POWER POINT

A mistimed strike

Whose clever idea was it to launch a CBI raid against the Kolkata Police commissioner even before the budget sops could be celebrated by the BJP? On Monday, ministers and ruling party MPs wondered who had asked the CBI to go with a heavy hand in the eastern state, pushing out the heady effects of the interim budget off television news bulletins and newspaper front pages. Ministers dealing with the uniformed forces, like Home Minister Rajnath Singh and Minister of State for the Prime Minister’s Office Jitendra Singh (who deals with the CBI), shrugged their shoulders. The MPs wondered why the raid could not wait for another week, till the end of the budget session. More than the raid and the case, the timing became a subject of intense discussion in political circles.

Of course, the opposition claimed the raids were a move to divert attention from the serious damage done by the National Sample Survey Office document, which had said job growth last year was the worst in 45 years. There were also murmurs that the “clever strategists” of the ruling dispensation—Prime Minister Narendra Modi and BJP president Amit Shah—had deliberately poked the opposition in the eye, so that any fallout of the CAG report on the Rafale deal could be diverted.

Illustration: Bhaskaran Illustration: Bhaskaran

There is also a realisation in higher government circles that M. Nageshwar Rao, the interim CBI director, gave the go ahead for the raids, knowing well that R.K. Shukla had been appointed regular director and would take charge of the agency within 48 hours. Like sacked director Alok Verma and special director Rakesh Asthana, Rao, too, is a man of strong impulses and even stronger decisions. He stoked the fire in Kolkata, knowing it will be for Shukla to contain its fallout and take the agency forward.

But, the raid in Kolkata took the shine off the first budget presented by Piyush Goyal, one of the princelings of the BJP. The term is used by the Chinese media to describe children of prominent leaders of the Communist Party, who are groomed to make it big in the party. Goyal, a chartered accountant and son of long-time party treasurer Ved Prakash Goyal, has been one of the few second-generation politicians who have made the grade in the BJP.

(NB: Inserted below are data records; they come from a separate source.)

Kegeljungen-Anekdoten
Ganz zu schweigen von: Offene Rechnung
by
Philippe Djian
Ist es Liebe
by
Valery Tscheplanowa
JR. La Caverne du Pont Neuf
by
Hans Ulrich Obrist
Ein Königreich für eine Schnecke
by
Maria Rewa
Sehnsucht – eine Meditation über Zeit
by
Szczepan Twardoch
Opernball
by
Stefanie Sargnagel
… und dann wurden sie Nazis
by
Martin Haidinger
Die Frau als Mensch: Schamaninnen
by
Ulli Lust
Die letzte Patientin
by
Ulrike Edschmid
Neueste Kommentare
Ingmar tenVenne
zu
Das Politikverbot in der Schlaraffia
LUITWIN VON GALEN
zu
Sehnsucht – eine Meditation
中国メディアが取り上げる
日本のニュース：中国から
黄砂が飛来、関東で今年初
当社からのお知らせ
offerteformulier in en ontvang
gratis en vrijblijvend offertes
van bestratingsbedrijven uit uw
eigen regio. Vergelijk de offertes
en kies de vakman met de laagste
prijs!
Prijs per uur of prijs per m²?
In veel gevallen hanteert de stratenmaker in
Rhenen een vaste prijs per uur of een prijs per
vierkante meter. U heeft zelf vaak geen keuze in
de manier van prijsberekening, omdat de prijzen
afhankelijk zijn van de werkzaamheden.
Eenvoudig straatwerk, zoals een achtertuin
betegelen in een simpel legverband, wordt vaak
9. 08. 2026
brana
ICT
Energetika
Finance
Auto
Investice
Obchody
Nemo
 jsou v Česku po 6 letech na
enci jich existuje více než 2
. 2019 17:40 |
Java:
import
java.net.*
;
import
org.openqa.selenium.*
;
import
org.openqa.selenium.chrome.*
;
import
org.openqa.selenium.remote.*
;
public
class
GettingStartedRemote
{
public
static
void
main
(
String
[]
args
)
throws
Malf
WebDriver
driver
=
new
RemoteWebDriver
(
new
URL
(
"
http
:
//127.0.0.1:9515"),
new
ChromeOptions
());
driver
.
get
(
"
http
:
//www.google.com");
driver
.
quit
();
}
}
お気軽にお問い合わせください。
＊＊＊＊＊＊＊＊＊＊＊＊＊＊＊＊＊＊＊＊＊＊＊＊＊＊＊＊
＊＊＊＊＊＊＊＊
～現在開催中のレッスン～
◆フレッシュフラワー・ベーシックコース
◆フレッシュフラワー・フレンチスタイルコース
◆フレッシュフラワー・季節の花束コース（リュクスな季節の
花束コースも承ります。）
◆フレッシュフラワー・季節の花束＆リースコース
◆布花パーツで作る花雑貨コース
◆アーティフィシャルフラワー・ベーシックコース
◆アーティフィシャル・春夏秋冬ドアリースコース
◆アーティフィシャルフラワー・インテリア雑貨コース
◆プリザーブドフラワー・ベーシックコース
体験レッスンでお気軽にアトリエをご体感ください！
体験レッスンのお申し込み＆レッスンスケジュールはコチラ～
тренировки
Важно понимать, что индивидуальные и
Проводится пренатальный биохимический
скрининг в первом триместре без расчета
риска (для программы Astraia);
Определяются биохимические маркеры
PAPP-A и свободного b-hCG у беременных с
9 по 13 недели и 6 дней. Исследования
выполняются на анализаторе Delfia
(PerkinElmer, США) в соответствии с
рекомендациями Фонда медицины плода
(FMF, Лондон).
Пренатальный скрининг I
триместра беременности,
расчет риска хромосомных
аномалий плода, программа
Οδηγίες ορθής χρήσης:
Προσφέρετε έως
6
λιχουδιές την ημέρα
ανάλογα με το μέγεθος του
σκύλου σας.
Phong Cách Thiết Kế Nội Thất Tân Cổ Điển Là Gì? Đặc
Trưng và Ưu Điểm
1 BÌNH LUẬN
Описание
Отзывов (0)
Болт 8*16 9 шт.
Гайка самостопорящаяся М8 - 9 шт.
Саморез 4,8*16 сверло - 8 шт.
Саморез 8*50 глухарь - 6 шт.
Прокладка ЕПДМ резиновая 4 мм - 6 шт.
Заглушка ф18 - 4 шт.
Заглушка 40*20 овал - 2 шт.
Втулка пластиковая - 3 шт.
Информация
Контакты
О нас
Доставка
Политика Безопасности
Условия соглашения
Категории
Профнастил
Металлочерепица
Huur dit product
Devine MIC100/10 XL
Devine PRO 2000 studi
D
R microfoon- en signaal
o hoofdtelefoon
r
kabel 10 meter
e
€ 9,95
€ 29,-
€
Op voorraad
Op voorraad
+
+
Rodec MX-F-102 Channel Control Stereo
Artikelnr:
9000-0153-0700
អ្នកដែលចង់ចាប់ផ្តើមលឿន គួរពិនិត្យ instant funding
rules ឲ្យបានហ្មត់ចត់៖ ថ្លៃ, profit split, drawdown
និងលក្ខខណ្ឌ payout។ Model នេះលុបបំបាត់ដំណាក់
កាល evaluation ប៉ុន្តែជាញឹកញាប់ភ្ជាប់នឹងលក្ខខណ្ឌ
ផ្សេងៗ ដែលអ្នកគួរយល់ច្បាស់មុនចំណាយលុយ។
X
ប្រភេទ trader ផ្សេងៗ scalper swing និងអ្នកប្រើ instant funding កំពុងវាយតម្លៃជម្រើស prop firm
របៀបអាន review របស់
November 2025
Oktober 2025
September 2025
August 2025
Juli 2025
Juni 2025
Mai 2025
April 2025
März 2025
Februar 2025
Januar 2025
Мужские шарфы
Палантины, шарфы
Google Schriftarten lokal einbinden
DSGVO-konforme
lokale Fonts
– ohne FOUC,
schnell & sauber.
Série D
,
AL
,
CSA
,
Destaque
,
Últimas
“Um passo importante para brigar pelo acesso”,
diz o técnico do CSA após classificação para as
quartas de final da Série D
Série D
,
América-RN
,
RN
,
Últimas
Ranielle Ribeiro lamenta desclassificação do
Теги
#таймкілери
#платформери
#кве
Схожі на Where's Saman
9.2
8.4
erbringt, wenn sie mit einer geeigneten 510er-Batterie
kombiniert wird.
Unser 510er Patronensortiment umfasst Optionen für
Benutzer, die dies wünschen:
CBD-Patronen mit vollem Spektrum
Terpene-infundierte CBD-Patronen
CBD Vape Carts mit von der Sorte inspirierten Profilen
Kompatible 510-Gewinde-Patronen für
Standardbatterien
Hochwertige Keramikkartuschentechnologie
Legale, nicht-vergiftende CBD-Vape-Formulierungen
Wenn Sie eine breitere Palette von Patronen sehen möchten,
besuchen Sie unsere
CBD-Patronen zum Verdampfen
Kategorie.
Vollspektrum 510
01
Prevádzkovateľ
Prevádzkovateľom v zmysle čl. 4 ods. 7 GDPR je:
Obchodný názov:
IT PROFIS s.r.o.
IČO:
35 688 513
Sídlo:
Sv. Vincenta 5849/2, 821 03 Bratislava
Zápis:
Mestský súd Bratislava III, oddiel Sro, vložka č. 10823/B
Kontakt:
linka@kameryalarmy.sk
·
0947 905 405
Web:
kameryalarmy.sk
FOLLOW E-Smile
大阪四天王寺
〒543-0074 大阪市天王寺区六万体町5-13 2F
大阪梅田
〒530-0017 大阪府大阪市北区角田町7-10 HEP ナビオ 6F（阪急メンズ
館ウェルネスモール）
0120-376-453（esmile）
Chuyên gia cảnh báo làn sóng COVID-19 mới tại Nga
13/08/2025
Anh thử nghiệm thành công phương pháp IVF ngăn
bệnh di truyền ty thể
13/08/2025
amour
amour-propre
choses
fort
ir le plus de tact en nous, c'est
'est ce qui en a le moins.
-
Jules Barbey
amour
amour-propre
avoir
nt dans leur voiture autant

The others include Dharmendra Pradhan, whose father Debendra Pradhan was a minister in A.B. Vajpayee’s government, and Jayant Sinha, whose father is former finance minister Yashwant Sinha. But, the father who vacated his Lok Sabha seat for the son in 2014 has been at odds with Modi and his team, with Arun Jaitley calling the elder Sinha an octogenarian job applicant for ministership. The elder Sinha has been critical of Modi, while the younger Sinha has defended the government. However, Jayant Sinha has not achieved higher distinction like Goyal and Pradhan for two reasons—both Goyal and Pradhan have been in party and Parliament longer. Ravi Shankar Prasad is another second-generation leader who has been a front bencher for long. His father Thakur Prasad was a prominent party leader and minister in Bihar.

Interestingly for the BJP and the opposition, there is a message from Bollywood if audience attendance is an indicator of mass support. While the film The Accidental Prime Minister, with Anupam Kher playing the role of former prime minister Manmohan Singh, had average viewership, the action drama Uri: The Surgical Strike attracted the viewers with a strong content mix of action, drama, high politics and romance. However, the political surgical strike in Bengal has overshadowed the other strikes at the moment.